The University of Michigan will collaborate with Chinese institutions to advance research, development and deployment of new transportation technologies and cutting-edge innovations.
S. Jack Hu, vice president for research, signed a research agreement with DiDi Chuxing, China’s largest rider-hailing company, to develop scholarships and innovations related to the share economy. U-M is the first university in the United States to partner with DiDi.
The nearly $1 million, three-year joint research program focuses on transportation optimization, big data, artificial language learning and artificial intelligence. It aims to better understand transportation behaviors norms, reduce congestion on the global transportation infrastructure and provide solutions to mobility.
“We are very glad to reach an agreement with DiDi,” Hu said. “We look forward to collaborating closely in research and innovation to tackle mobility challenges and improve transportation for the public benefits.”
Earlier, U-M signed a memorandum of understanding with Tus-International and TusStar, aiming for partnerships on smart mobility, medicine and new technology deployment. Both companies are part of Beijing-based Tus-Holdings, the Tsinghua University-backed science-park developer.
“Tus is a technological innovation and development enterprise, with strengths across a range of disciplines, including connected vehicles, data sciences, and medicine,” Hu said. “As a global research university, U-M also has strengths in these areas. We are hoping to develop new technologies for commercialization with the potential to transform global transportation, health and environment.”
Also, U-M finalized an agreement to establish the Global Collaboratory in Advanced Manufacturing with Beijing Institute of Collaborative Innovation and Peking University.

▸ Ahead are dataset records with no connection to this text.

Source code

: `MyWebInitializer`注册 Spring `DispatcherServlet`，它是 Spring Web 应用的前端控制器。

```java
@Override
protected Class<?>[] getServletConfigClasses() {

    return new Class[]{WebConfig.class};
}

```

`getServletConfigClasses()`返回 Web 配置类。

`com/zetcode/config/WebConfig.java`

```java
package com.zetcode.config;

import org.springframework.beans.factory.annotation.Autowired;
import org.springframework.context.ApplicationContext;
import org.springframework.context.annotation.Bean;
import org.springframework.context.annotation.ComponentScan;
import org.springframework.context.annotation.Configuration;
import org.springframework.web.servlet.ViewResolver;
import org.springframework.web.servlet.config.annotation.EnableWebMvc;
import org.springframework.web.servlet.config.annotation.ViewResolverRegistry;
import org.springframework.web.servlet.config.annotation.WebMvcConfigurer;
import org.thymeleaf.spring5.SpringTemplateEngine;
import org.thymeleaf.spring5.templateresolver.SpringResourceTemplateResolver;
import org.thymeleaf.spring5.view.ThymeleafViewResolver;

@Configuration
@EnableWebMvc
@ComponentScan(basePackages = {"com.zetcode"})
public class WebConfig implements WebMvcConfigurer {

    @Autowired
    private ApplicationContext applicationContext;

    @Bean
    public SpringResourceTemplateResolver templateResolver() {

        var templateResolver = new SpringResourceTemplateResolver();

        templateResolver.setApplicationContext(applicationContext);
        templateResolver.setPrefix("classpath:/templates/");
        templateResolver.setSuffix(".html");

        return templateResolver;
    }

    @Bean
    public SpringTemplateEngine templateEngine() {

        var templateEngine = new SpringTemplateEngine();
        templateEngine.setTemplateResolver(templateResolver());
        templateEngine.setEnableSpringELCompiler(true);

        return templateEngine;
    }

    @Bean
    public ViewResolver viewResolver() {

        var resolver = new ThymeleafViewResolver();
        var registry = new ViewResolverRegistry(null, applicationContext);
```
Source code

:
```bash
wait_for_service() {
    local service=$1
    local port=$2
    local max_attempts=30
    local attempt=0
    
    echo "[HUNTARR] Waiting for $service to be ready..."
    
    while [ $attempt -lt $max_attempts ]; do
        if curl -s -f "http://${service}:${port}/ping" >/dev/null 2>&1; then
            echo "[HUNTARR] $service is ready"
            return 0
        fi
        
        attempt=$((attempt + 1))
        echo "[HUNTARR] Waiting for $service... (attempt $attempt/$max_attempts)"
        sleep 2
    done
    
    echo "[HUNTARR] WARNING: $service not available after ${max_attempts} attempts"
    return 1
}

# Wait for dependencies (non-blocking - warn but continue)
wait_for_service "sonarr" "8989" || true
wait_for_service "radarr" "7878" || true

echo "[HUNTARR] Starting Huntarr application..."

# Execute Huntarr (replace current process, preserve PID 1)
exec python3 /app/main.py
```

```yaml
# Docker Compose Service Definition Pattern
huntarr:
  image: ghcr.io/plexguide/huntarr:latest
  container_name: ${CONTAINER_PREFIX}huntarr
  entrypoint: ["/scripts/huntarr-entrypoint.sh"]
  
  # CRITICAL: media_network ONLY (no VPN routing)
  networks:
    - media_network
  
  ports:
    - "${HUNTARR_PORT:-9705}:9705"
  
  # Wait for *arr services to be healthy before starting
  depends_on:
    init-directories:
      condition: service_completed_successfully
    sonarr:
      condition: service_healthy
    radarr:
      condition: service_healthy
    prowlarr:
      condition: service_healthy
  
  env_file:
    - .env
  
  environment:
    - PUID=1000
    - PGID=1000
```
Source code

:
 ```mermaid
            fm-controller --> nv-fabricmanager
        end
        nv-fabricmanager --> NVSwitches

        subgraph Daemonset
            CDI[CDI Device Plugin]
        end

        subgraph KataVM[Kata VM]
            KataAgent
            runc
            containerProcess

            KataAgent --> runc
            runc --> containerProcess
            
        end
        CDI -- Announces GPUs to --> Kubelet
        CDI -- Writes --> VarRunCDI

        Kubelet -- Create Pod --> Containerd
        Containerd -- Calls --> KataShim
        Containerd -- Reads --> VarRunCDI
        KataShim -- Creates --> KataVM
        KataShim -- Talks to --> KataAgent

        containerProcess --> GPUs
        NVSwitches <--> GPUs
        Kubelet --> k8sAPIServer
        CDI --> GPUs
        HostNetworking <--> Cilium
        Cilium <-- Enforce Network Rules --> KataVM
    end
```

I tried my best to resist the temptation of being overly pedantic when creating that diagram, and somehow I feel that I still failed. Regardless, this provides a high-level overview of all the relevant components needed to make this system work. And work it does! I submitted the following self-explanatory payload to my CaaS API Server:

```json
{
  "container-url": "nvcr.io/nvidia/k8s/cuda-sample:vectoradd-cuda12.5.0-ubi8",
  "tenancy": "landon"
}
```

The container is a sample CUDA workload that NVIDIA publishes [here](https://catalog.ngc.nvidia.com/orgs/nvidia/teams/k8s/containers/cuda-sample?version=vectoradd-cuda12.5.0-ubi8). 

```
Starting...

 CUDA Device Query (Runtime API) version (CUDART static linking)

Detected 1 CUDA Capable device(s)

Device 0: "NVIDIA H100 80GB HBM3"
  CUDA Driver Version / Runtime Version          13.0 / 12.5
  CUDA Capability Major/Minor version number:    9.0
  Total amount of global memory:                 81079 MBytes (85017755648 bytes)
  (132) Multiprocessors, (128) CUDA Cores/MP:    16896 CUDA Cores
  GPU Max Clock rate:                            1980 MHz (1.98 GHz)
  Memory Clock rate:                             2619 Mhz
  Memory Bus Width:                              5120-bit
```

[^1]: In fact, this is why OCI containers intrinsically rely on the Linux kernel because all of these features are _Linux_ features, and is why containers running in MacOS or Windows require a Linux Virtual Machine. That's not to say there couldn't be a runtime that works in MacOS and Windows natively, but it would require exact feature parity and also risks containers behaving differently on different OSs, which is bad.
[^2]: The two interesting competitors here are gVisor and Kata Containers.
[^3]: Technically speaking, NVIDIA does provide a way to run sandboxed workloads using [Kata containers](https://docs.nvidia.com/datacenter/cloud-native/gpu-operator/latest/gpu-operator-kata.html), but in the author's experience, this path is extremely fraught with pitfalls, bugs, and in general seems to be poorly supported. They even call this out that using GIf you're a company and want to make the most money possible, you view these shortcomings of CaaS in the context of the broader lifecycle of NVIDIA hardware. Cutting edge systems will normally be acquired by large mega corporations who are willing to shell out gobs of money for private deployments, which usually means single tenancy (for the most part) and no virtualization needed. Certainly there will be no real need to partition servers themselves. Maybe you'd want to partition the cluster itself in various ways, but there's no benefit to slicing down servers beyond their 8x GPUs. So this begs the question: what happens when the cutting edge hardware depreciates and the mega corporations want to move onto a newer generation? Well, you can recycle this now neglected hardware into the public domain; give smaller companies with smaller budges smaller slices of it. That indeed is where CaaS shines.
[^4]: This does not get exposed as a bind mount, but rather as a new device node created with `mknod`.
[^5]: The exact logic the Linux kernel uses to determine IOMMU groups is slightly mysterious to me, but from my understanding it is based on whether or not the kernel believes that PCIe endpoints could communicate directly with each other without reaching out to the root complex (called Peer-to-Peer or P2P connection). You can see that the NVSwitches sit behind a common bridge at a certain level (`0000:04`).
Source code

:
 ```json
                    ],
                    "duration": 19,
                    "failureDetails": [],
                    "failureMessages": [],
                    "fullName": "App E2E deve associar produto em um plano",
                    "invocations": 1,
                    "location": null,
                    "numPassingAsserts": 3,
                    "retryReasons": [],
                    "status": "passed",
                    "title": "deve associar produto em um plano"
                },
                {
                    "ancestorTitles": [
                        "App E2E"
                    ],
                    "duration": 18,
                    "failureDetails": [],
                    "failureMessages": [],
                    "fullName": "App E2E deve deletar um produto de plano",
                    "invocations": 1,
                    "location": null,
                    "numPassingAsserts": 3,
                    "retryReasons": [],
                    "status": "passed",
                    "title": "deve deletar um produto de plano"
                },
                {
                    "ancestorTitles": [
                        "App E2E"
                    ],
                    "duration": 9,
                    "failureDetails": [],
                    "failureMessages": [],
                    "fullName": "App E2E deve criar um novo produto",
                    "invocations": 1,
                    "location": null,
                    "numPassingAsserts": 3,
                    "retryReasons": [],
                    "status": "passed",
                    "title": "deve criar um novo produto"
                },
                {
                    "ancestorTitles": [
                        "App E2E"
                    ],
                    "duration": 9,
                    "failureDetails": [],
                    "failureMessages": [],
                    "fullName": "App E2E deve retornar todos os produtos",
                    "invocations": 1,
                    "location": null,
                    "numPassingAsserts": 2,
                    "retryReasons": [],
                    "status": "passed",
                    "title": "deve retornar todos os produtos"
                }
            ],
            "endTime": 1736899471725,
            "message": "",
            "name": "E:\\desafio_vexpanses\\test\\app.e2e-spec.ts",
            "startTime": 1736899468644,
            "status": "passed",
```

Funding for the five-year, $25 million partnership will be provided by BICI. The goal of the collaboratory is to create fundamental knowledge and innovative technologies in smart, open and sustainable manufacturing. It leverages technological advancements such as the industrial internet of things, rapid response and automated manufacturing machines.
Research is expected to be undertaken at three sites: U-M, BICI and Peking University.